_Aim of the task_: Collect every line of the records below that contains the word "elbow".

━━━━━━━━━━

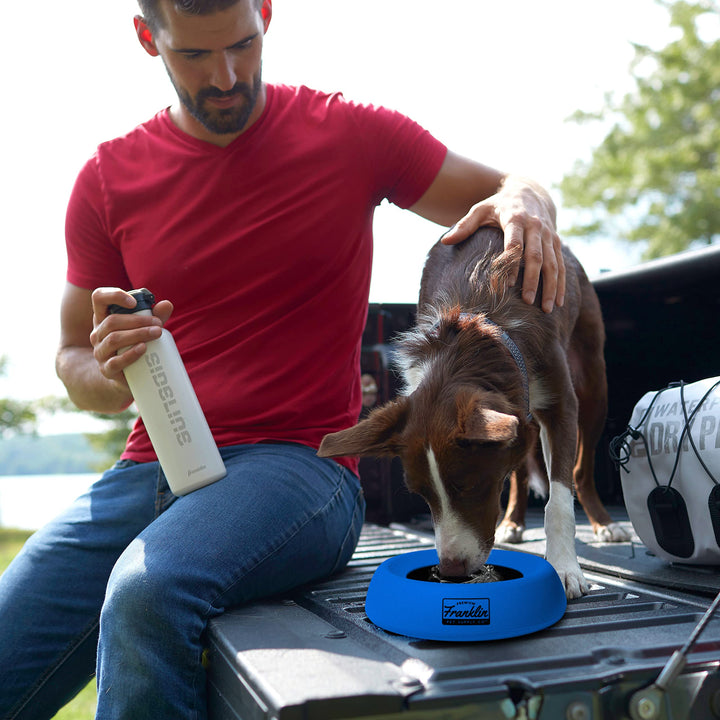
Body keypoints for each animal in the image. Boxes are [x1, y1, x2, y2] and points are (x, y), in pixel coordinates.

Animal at [320, 225, 632, 596]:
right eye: (422, 495)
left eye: (469, 486)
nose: (451, 571)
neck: (474, 333)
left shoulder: (561, 405)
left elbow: (559, 500)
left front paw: (565, 569)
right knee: (521, 468)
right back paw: (513, 521)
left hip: (594, 380)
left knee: (581, 470)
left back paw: (604, 523)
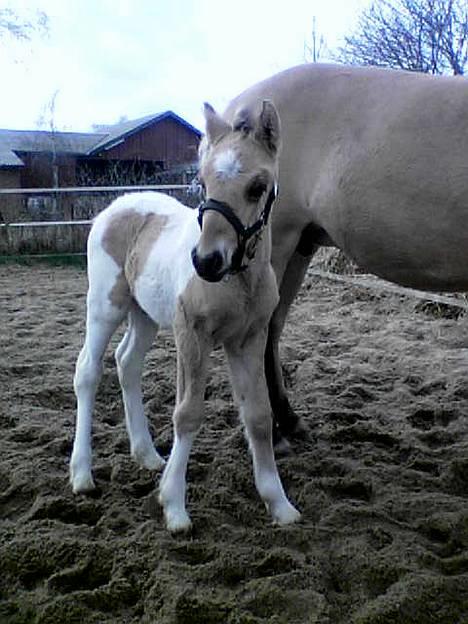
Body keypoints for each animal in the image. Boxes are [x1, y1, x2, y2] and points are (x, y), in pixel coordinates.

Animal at [71, 100, 302, 528]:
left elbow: (258, 416)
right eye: (202, 182)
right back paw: (81, 474)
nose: (206, 261)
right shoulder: (192, 333)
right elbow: (188, 413)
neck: (239, 279)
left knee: (127, 362)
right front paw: (175, 506)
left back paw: (147, 455)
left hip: (143, 313)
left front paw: (279, 504)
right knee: (88, 371)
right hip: (105, 305)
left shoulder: (248, 338)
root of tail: (115, 206)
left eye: (257, 187)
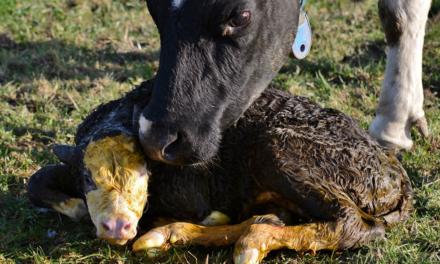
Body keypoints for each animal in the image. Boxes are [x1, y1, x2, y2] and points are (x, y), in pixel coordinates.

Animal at [27, 81, 412, 262]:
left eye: (143, 175)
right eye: (88, 178)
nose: (117, 226)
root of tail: (391, 167)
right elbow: (37, 178)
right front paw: (77, 206)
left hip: (282, 149)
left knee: (352, 225)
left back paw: (247, 245)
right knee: (273, 218)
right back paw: (171, 235)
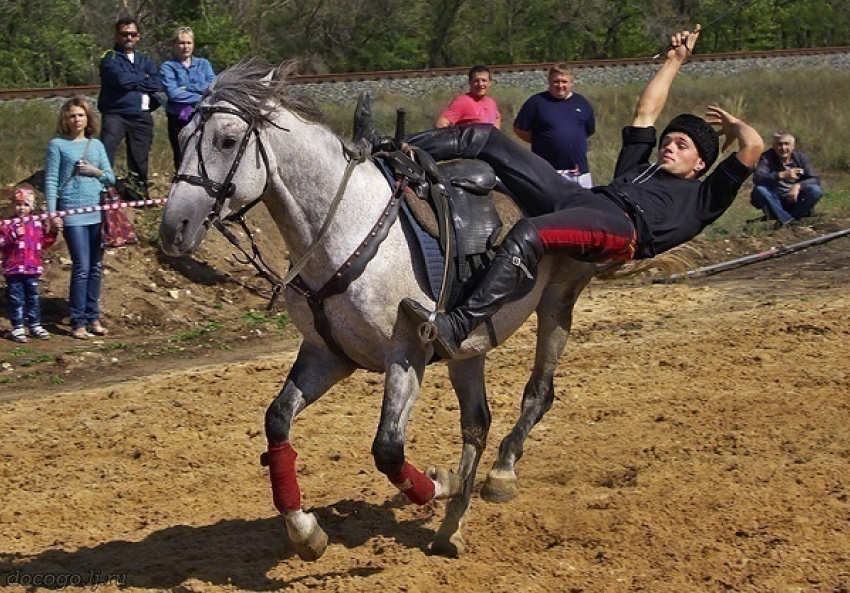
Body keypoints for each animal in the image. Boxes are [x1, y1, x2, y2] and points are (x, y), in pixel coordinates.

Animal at [159, 60, 596, 560]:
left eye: (228, 141)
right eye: (183, 135)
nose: (174, 228)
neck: (345, 227)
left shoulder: (406, 354)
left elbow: (388, 449)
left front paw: (439, 482)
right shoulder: (327, 355)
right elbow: (278, 421)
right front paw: (305, 531)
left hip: (558, 299)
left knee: (537, 394)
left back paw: (497, 475)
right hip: (469, 345)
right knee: (476, 423)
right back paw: (452, 525)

━━━━━━━━━━

_Solution to this task_:
left elbow: (559, 500)
left elbow: (258, 416)
right elbow: (188, 413)
right elbow: (37, 178)
left elbow: (388, 449)
right elbow: (278, 421)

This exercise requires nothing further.